- [Exercise brief]:
Find every line in the listing below that contains the word "left", and copy each of those lines in full.
Supplied records below:
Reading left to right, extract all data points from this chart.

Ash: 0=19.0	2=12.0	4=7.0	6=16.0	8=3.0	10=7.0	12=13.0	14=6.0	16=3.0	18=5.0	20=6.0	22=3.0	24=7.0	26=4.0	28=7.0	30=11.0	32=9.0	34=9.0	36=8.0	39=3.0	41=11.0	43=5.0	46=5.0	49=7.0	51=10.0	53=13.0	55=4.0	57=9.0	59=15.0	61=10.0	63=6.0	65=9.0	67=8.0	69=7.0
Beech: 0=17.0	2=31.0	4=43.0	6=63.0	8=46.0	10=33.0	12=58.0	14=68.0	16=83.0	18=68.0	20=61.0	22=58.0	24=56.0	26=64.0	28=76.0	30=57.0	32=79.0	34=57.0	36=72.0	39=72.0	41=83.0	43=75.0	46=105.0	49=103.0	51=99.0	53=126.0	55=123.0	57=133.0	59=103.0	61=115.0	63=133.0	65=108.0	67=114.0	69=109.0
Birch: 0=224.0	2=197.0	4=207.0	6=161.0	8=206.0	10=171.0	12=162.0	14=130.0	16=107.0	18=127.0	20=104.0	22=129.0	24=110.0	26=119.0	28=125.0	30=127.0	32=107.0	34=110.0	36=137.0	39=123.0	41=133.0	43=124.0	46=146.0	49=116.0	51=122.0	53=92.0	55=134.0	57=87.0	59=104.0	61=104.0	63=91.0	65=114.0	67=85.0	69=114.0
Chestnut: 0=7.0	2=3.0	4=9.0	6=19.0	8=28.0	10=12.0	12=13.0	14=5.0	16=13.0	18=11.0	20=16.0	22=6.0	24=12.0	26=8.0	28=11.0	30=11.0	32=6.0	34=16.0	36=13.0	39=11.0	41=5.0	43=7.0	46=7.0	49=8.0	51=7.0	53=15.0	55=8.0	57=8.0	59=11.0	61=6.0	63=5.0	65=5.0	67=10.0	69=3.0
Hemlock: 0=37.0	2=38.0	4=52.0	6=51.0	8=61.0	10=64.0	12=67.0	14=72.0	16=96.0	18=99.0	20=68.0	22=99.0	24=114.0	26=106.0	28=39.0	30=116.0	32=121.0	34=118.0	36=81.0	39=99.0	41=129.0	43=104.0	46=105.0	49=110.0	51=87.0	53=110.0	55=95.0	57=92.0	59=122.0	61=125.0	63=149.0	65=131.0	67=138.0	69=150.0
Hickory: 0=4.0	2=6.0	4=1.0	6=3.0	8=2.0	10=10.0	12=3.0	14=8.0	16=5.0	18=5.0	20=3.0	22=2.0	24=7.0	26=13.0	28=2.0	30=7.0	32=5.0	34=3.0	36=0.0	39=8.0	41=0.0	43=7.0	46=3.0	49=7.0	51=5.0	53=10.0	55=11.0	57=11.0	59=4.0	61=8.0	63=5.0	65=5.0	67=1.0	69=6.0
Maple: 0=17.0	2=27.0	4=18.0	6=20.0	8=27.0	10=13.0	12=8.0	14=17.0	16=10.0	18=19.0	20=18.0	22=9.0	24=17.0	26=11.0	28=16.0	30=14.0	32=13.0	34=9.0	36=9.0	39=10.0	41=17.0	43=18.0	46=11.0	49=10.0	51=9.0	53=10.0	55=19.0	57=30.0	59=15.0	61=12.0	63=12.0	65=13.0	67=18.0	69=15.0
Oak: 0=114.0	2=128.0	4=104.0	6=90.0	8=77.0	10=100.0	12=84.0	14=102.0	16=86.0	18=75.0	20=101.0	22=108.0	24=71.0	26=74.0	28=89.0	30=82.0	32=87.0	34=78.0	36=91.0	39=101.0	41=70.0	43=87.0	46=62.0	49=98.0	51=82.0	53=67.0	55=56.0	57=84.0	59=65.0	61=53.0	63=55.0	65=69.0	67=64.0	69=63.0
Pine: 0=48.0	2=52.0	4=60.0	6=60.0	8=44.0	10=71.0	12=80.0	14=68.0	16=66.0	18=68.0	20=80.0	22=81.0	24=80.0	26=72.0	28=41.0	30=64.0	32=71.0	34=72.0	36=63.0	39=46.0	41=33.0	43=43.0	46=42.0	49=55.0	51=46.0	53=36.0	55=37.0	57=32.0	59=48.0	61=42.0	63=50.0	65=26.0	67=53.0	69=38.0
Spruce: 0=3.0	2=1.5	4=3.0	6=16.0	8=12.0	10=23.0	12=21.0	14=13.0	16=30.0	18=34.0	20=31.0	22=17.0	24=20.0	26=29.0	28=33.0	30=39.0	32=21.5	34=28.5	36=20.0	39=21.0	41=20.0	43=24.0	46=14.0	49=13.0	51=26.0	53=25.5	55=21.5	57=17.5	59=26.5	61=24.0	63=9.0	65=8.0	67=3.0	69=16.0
End of Supplied records.
- [Response to this task]:
Reading left to right, extract all data points from this chart.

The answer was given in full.